提供された抜粋:
災害時に非常食を持たない人に、分け与えるべきかどうか
災害時に持ち出した避難用リュック。
その中にはお水、簡単な食糧、スマホの充電器が入っています。
避難は思ったよりも時間が長くかかり、
のども乾き、お腹もすいて、さらにスマホの充電も怪しくなることでしょう。
リュックからお水を取り出す。非常食のビスケットを取り出す。
いざ、食べようとしたとき、近くで声がします。
声の主は子供。
「いいなあ、僕もお腹すいちゃったよ。お菓子食べたい。」
この時に、自分の非常食を分けてあげるべきか。
欲しがった子供が一人ならば分けてあげられるでしょう。
子どもが10人いたら?周りの大人も欲しがったら?
ひと缶のビスケットなど、あっという間になくなります。
避難が一晩だけ、と言うのであれば分け与え、自分が我慢することもできるでしょう。

記録データ:
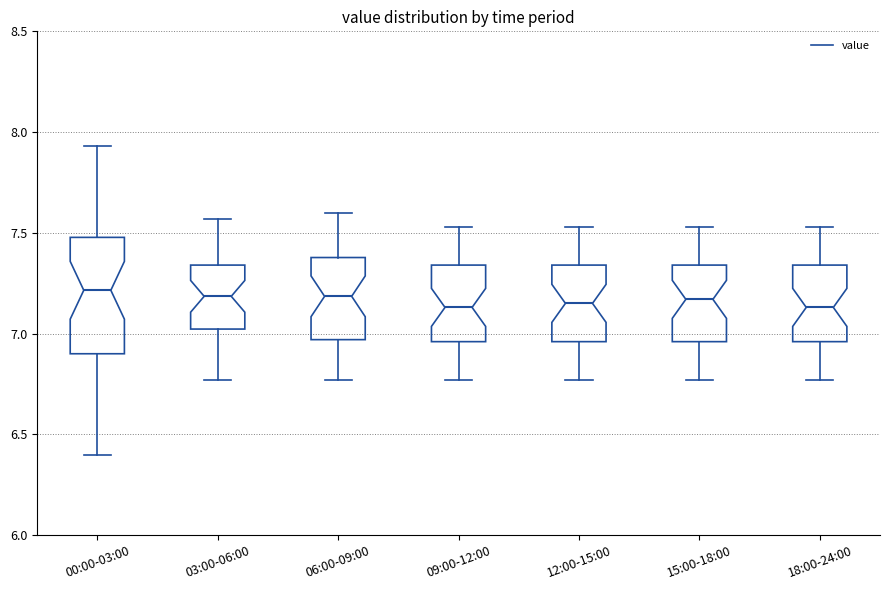

Comparing the boxes themselves (not the whiskers), which one is the tallest?

00:00-03:00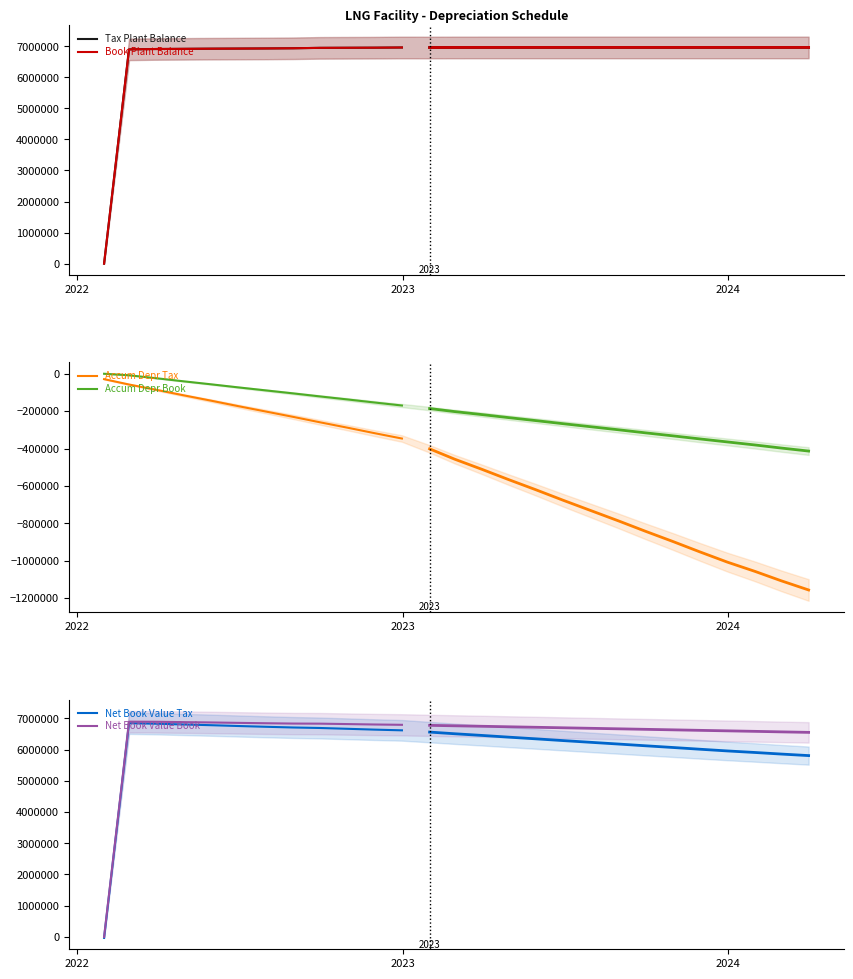

What is the difference between the maximum and second lowest values in the Net Book Value Tax series?

228021.9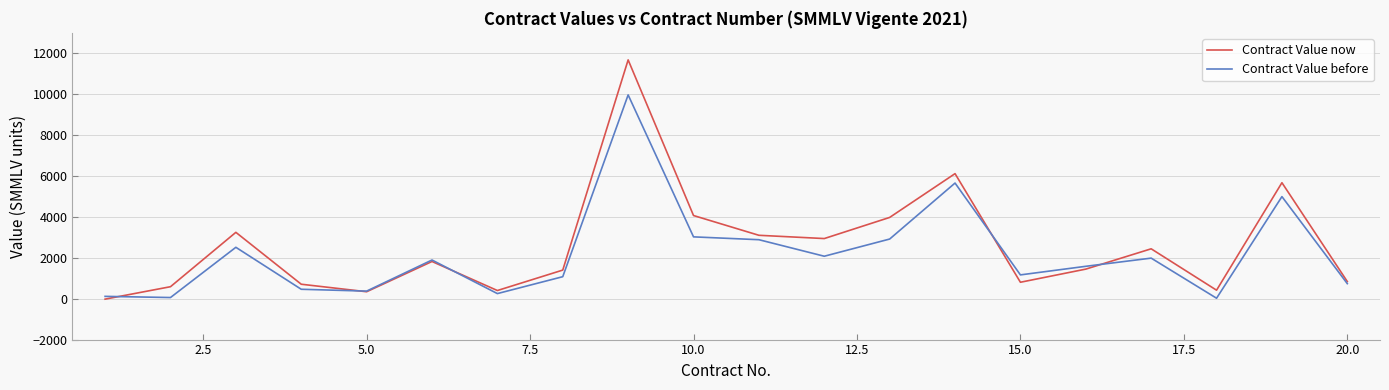

Which series has the widest spread of values?

Contract Value now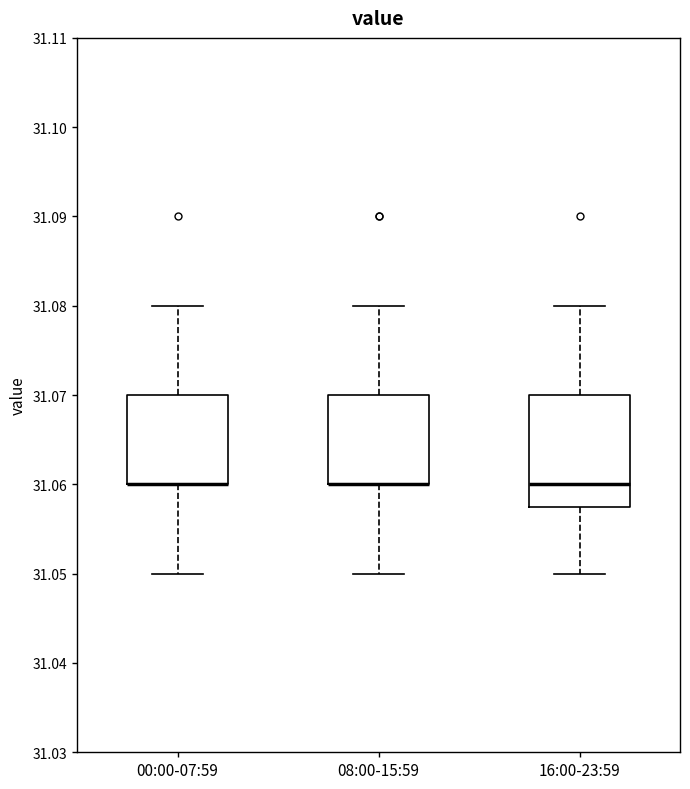

Comparing the boxes themselves (not the whiskers), which one is the tallest?

16:00-23:59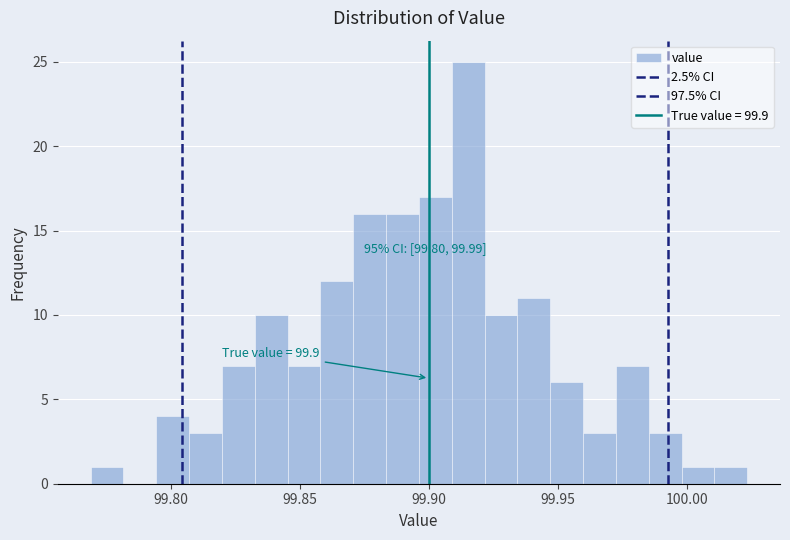

Around what value on the x-axis is the tallest bar? Give the approximate position of its centre, as read against the axis.

99.915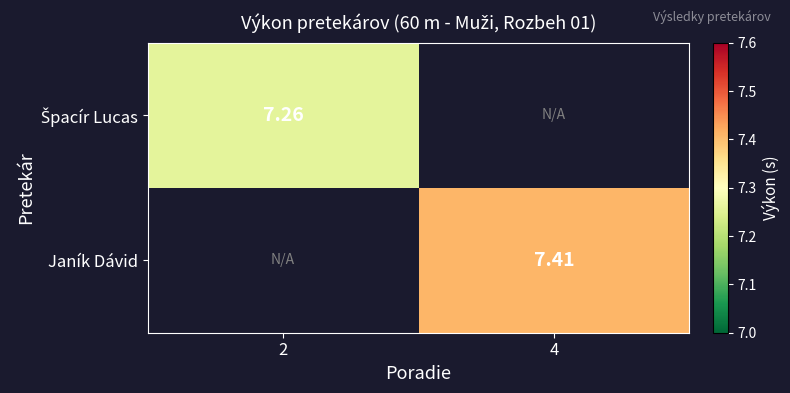

The value of Janík Dávid at 4 is 7.4. True or false?

True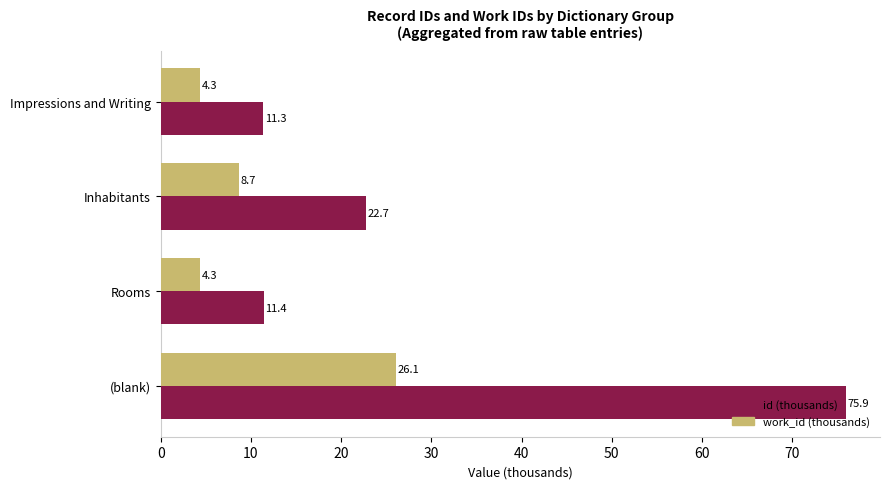

The work_id (thousands) series shows 16.4 at (blank). True or false?

False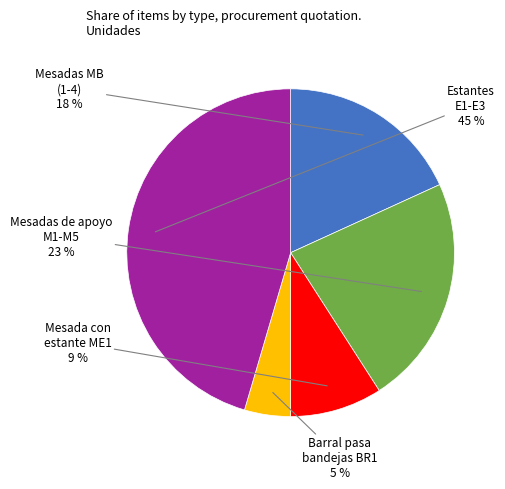

Is there any slice that represents more than half of the pie?

No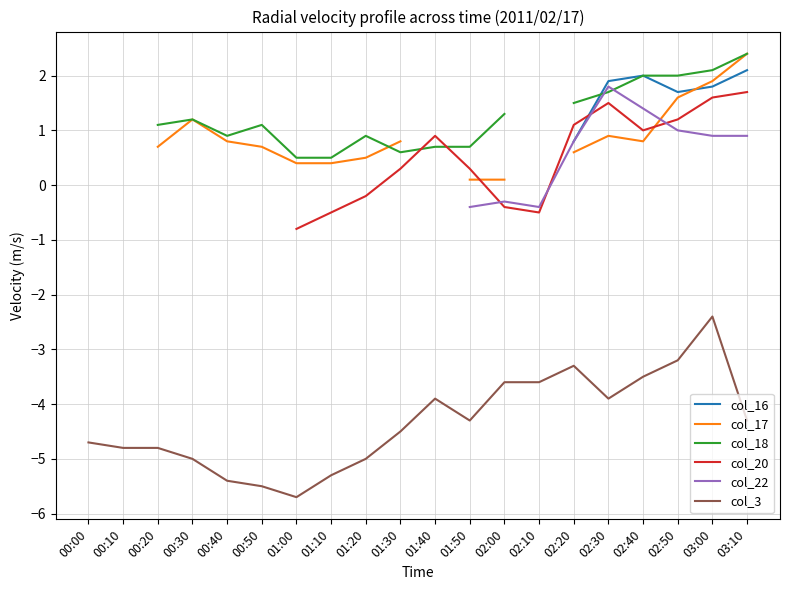

Read the col_18 value at 02:20.

1.5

課題 1:
非常食を分けるかどうかを扱った文章では、避難用リュックの中に何が入っているとされているか。
課題 2:
非常食を分けるかどうかを扱った文章を、最後の文に続けて書き進めよ。

最終回答 1:
お水、簡単な食糧、スマホの充電器。

最終回答 2:
では長期化して、先が見えないときは?
それでも分け合うべきなのでしょうか。
避難袋に入れる最低限のもの。人に分けられるほどはない。
我が家では災害に備えて避難用リュックを作っています。
人が一日に必要な水の量は体重1kgにつき約35ml、
つまり、体重が50kgの人は1.7L、60kgの人は2.1L、70kgの人は2.4Lが必要です。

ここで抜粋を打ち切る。